Жена его, звавшаяся в девицах Мадлена Радель, была женщина бледная, худая и хворая; она родилась в окрестностях Арля и сохранила следы былой красоты, которою славятся женщины того края; но лицо ее рано поблекло от приступов скрытой лихорадки, столь распространенной среди людей, живущих близ эг-мортских прудов и камаргских болот. Поэтому она почти никогда не выходила из комнаты во втором этаже и проводила целые дни, дрожа от лихорадки, полулежа в кресле или полусидя на кровати, между тем как муж ее по обыкновению стоял на часах у порога, весьма неохотно покидая свой пост, ибо каждый раз, когда он возвращался к своей сварливой половине, она донимала его вечными жалобами на судьбу, на что муж обычно отвечал философски:
– Молчи, Карконта! Видно, так богу угодно.
Прозвище Карконта произошло оттого, что Мадлена Радель родилась в деревне Карконте, между Салоном и Ламбеском; а так как в тех местах людей почти всегда называют не по имени, а по прозвищу, то и муж ее заменил этим прозвищем имя Мадлена, быть может, слишком нежное и благозвучное для его грубой речи.

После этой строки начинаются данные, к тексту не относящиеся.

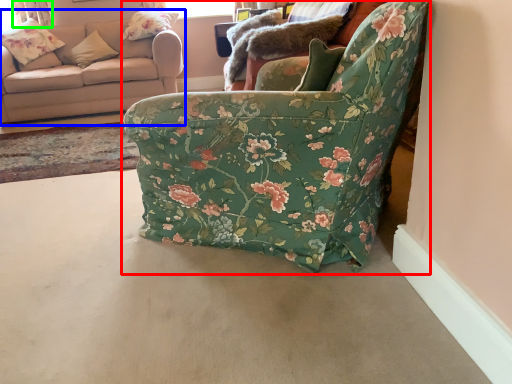
Question: Based on their relative distances, which object is nearer to chair (highlighted by a red box)? Choose from studio couch (highlighted by a blue box) and curtain (highlighted by a green box).

Choices:
 (A) studio couch
 (B) curtain

Answer: (A)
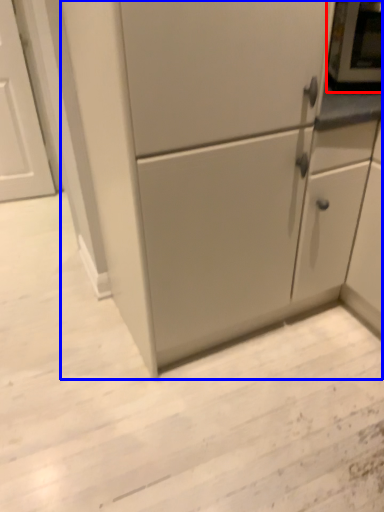
Question: Among these objects, which one is nearest to the camera, appliance (highlighted by a red box) or cabinetry (highlighted by a blue box)?

Choices:
 (A) appliance
 (B) cabinetry

Answer: (B)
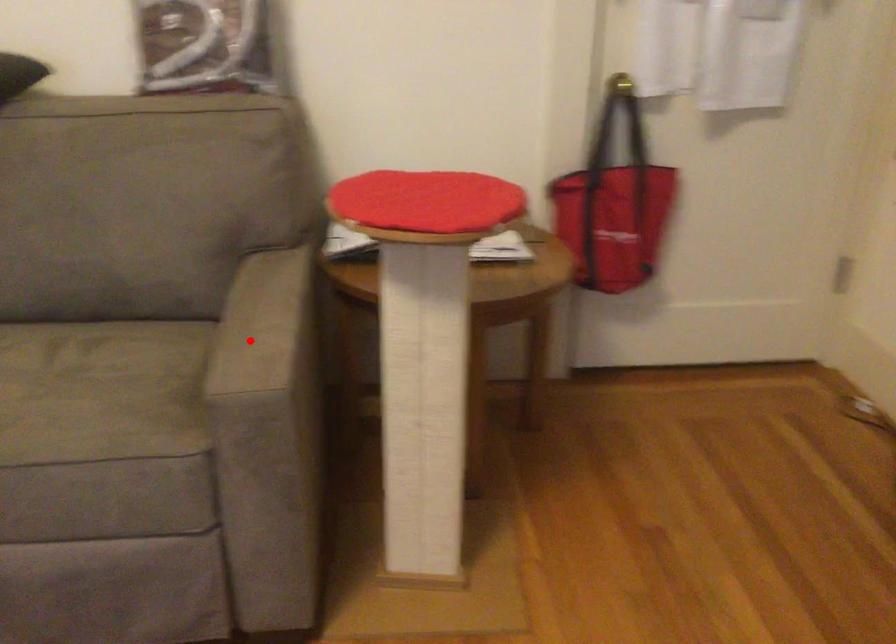
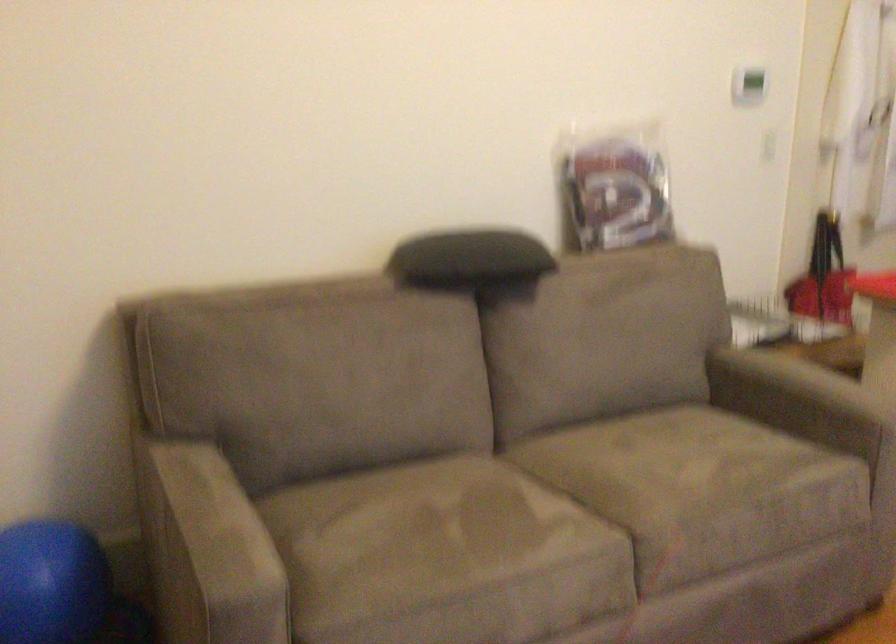
Where in the second image is the point corresponding to the highlighted location from the first image?

(798, 400)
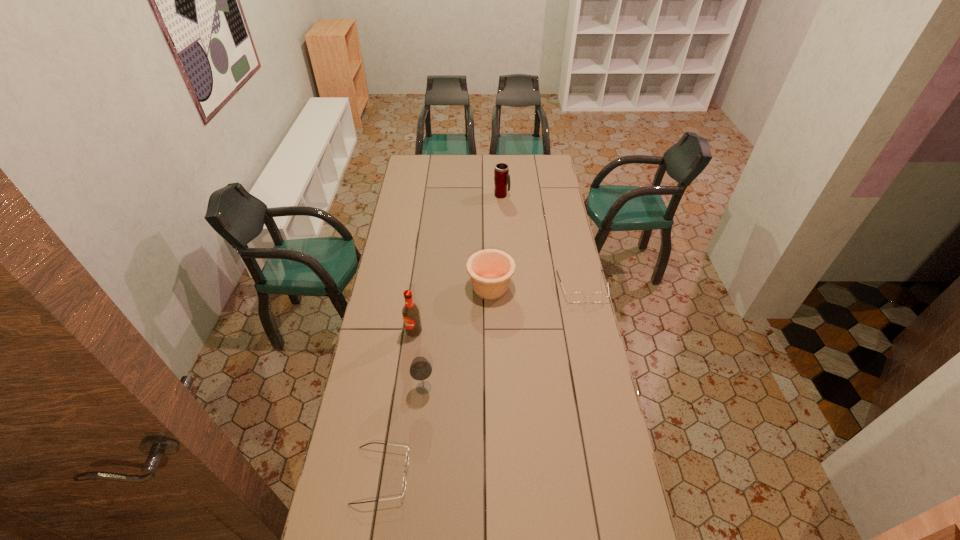
Please point a space for a new spectacles to maintain equal intervals. Please provide its 2D coordinates. Your answer should be formatted as a tuple, i.e. [(x, y)], where the tuple contains the x and y coordinates of a point satisfying the conditions above.

[(499, 364)]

Однако, несмотря на такую мнимую покорность воле провидения, не следует думать, будто наш трактирщик не сетовал на бедственное положение, в которое ввергнул его проклятый Бокерский канал, и равнодушно переносил беспрестанные причитания жены. Подобно всем южанам, он был человек весьма воздержанный и неприхотливый, но тщеславный во всем, что касалось внешности; во времена своего благоденствия он не пропускал ни одной феррады, ни одного шествия с тараском [14]и торжественно появлялся со своей Карконтой: он – в живописном костюме южанина, представляющем нечто среднее между каталонским и андалузским, она – в прелестном наряде арлезианок, словно заимствованном у греков и арабов. Но мало-помалу часовые цепочки, ожерелья, разноцветные пояса, вышитые корсажи, бархатные куртки, шелковые чулки с изящными стрелками, пестрые гетры, башмаки с серебряными пряжками исчезли, а Гаспар Кадрусс, лишенный возможности показываться в своем былом великолепии, отказался вместе с женой от участия в празднествах, чьи веселые отклики, терзая его сердце, долетали до убогого трактира, который он продолжал держать не столько ради доходов, сколько для того, чтобы иметь какое-нибудь занятие.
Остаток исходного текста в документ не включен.